Swordsmen come into the game when you get IW and that is the next tech after BW if you beeline to it.
I see your point going with an early axe-rush but this can only be done in an ideal situation (copper very close to capital).
In this situation (very early) most enemies will likely have no ressources online and the only-axes strategy is OK.
The more common situation (2 out of 3 games in my experience) is: copper not very close or even no copper visible, then you have to go for IW straight away.
Yes, IW is right after BW, but you sacrifice teching in a more beneficial direction (cough alphabet cough) in order to get it, plus the enemy capital is probably getting buff on culture and maybe a wall by the time you march there with enough metal-wielders to take his/her capital. I've won doing that, though, just rushing no matter what the tech cost, getting that precious copper or iron ASAP. But lately I've found an alternative solution:
Since I never bother with archery, always going for axes for both anti-barb and city-rushing, if I don't have copper decently close but have stone decently close (which happens fairly often), I immediately turn my attention to building Stonehenge + Great Wall + Pyramids in my capital, helped by some chopping, and REX to 4 cities while sealing off at least one flank by placing my cities appropriately. If you do it quickly enough, GW pops up before barb axemen show up, and Pyramids doesn't take that long, maybe 15-30 turns on Epic if you have stone, the variability depending on how many hills are in your capital's fat cross. It goes by even faster if you chop. Representation gives you unparalleled tech points because your cities can keep growing well beyond normal happiness limits and thus work lots of cottaged tiles, and then the parade of specialists from your 3 wonders just keeps adding to the fun. While cottage spamming behind the safety of my GW and not spending anything on military (I pay a LOT of attention to diplomacy and religion and always give tribute if it is even barely reasonable--and I can always whip out some chariots if someone sends axes my way), beelining to alphabet, math, currency, and CoL, and trading a lot early on (I'm usually the tech leader early on with this strat, because nobody else has alphabet and I keep it that way as long as possible so all trades have to go through me), and I usually found Taoism for a shrine later on. Pyramids + GW also tends to give you a GE which you can spend on something nice. A GP is decent just to simply settle for gold and beakers (from Representation) if you don't want to or can't shrine.

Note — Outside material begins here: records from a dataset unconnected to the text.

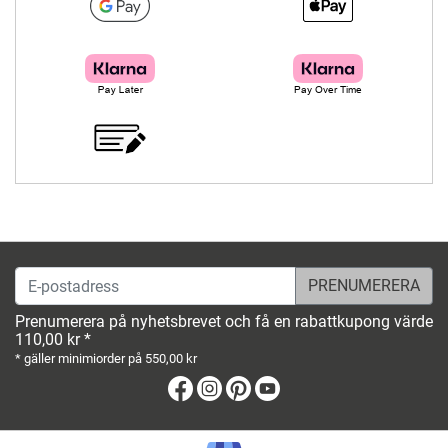
E-postadress
Prenumerera på nyhetsbrevet och få en rabattkupong värde
110,00 kr *
* gäller minimiorder på 550,00 kr
Facebook
Instagram
Pinterest
Youtube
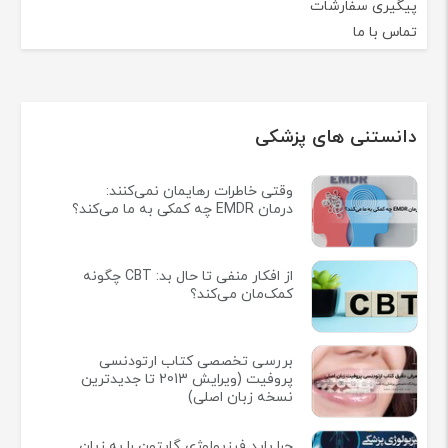
پیگیری سفارشات
تماس با ما
دانستنی های پزشکی
وقتی خاطرات رهایمان نمی‌کنند:
درمان EMDR چه کمکی به ما می‌کند؟
از افکار منفی تا حال بد: CBT چگونه
کمک‌مان می‌کند؟
بررسی تخصصی کتاب ارتودنسی
پروفیت (ویرایش 2013 تا جدیدترین
نسخه زبان اصلی)
چرا باید فیزیولوژی گایتون را به زبان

In my current game I got an early GE which I used on the Great Library, which combined with my super-science/wonderville Bureaucratic capital and Representation = I never lost the tech lead. Hell I even got another GE soon after that, thanks to the wonders and specialists working together, which I used on a Parthenon because there wasn't anything better to build. That just spammed me some more Great Scientists. I even found time to build the Uni of Sankore just for the GS GPPs and not its wonder-ability, because I couldn't safely have a religion for quite a long time, thanks to the warring religious factions around me.
After I get currency and CoL, it's time to invade my neighbor. In my current game that invasion force was just some axes and spears since I was so freaking far away from unoccupied iron. I didn't even have ivory within easy reach, but whatever, the axes were good enough to raze some cities and pillage like crazy, sustaining my tech rate to get construction quickly, and you can guess what happened after that. I also never did get my Great Prophet until pretty late into the game, so my holy city just sat there unused, but that's for the best anyway since I'd rather have an early GS or GE than an early GP.
In other games where I did the three-stone-wonders combo, I've done other things and won them all easily. In the least-easy game, I got attacked early by my supposedly Pleased neighbor Ragnar (I even gave that lousy guy tribute), but repelled it thanks to my REXing near metal, which enabled me to whip out some axemen, after which I ran over Ragnar and the guy behind him as well (whom I worker stole from early on since he was very unpopular with everyone anyway). My other games were really easy because I wasn't behind in tech as I normally would be with an early rush. Bribing a few civs to attack each other once you get a small tech lead over ANYONE with a big army (Napolean is my favorite; he usually starts wars by himself anyway; but even if he doesn't, he's usually got a huge army and is thus a bit behind in tech, making him a great candidate for bribing to attack someone) = you won, because sooner or later those "you declared war on my friend" points add up as your original war spirals out of control, especially if anyone dogpiles. Just about any war not involving you is good, because you can assume that the combatants aren't going to start a war with you while they've already got one on your hands = just cultivate good relations with those civs who aren't in the war and you can keep building and teching with abandon. I've even gifted a ton of units to my proxy-army before, just to keep a war going, my record being 34 cavalry, as many as 50 Redcoats, and an assortment of siege weapons to Hatty, whom I was using to "fight" the map leader. She lost a city and was starting to really get beaten up, so I helped out. My power rating fell by half but hers had a huge spike, and a few turns later she recaptured her city. Coincidence?
So um, no, you don't have to go for IW if you can't find close copper early on.